Not only were attendees charged with flouting the city’s Covid-19 ban on groups larger than four people in a “public place”, district councillor Chu was also charged with holding a “public screening” inside a commercial building unit without a proper entertainment licence.

Eric Cheung Tat-ming, a principal law lecturer at the University of Hong Kong, said anyone who believed they had not flouted social-distancing rules could take the case to court instead of paying the fine, but if a conviction arose, the individual might have to pay more than the original penalty.

“They might have to prove that the gathering was not a public event, which is not regulated under the law,” Cheung said, adding that the public would also want more transparency over the prosecution standards of law enforcement officers in determining events to monitor or investigate.

Barrister Albert Luk Wai-hung said whether a screening was a private event would depend on the relationship between the organiser and participants.
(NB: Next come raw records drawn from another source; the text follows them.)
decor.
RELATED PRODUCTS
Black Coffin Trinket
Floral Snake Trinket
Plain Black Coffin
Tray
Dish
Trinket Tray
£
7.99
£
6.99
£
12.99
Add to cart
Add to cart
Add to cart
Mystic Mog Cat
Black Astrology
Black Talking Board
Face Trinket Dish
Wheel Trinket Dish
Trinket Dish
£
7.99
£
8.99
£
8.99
It could be private if the screening was held for family members, friends, colleagues or even members of a film club, for example, he said.

Chow made headlines last month when his documentary Revolution of Our Times, which focused on the 2019 anti-government protests, was screened at the Cannes Film Festival.

The 2½-hour documentary takes its title from a widely used protest slogan, which authorities have since labelled a pro-independence rallying cry. He later sold the film’s copyright and deleted all the clips in his possession to avoid potential legal repercussions.

The 42-year-old also said the film would not be screened in Hong Kong, publicly or underground, in the foreseeable future because he did not want to risk the safety of his team, interviewees and cinema operators.

Terrance Lau and Cecilia Choi in a still from Beyond the Dream.


Chow’s film Beyond the Dream was a Hong Kong box-office hit and enjoyed commercial success last year. The film also led Chow to win the best adapted screenplay award at the 57th Golden Horse Awards, Taiwan’s equivalent of the Academy Awards.

Chow was also one of five directors who made the other award-winning film Ten Years in 2016. Consisting of five short films, Ten Years painted a grim picture of life in the city in 2025 and quickly became the talk of the town for its dystopian vision of Hong Kong’s future under Chinese rule. It won the best picture prize at the 2016 Hong Kong Film Awards.